#### Data provided:
* * * * * * *

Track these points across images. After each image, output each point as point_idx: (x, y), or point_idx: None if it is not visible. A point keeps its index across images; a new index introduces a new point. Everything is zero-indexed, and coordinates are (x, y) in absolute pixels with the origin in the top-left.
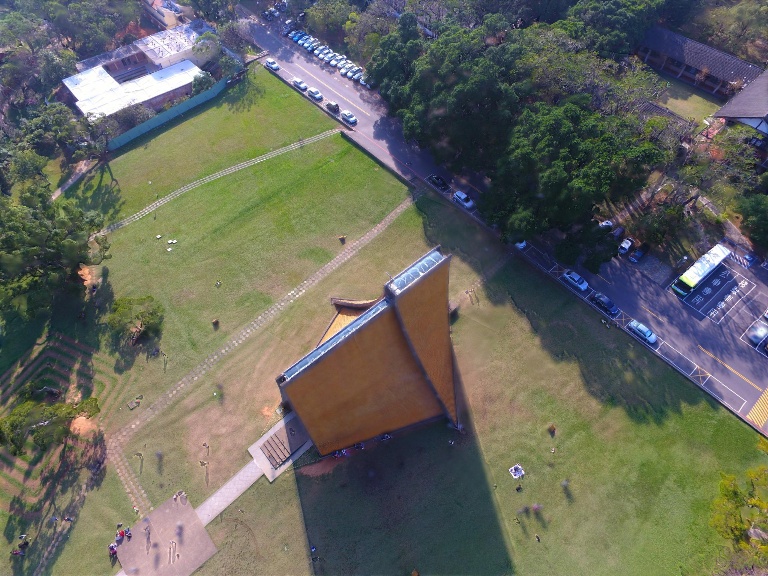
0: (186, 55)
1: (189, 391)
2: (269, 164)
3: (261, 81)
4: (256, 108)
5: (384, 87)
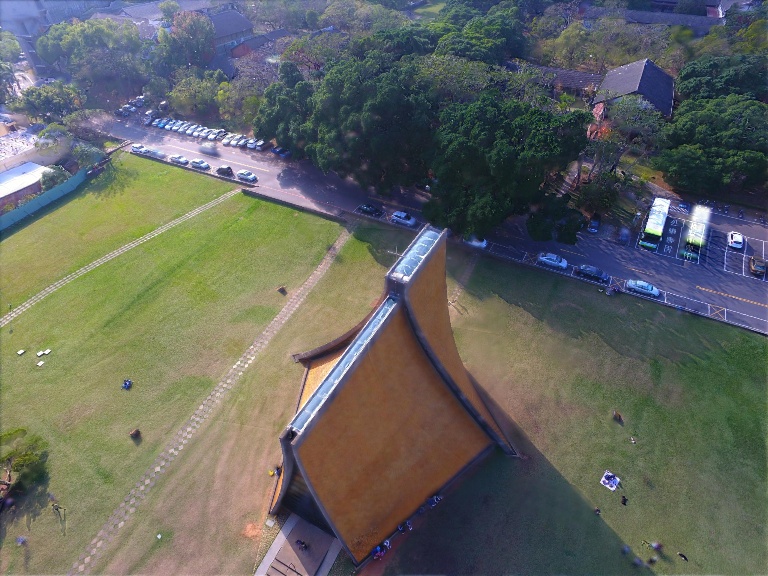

* * * * * * *

#### Set problem:
Reproduce the listing above with every occurrence of "images" replaced by "frames", leaving everything else unchanged. Omit the pictures from your answer.

#### Answer in full:
Track these points across frames. After each image, output each point as point_idx: (x, y), or point_idx: None if it is not visible. A point keeps its index across frames; a new index introduces a new point. Everything is zero-indexed, and coordinates are (x, y) in absolute pixels with the origin in the top-left.
0: (186, 55)
1: (189, 391)
2: (269, 164)
3: (261, 81)
4: (256, 108)
5: (384, 87)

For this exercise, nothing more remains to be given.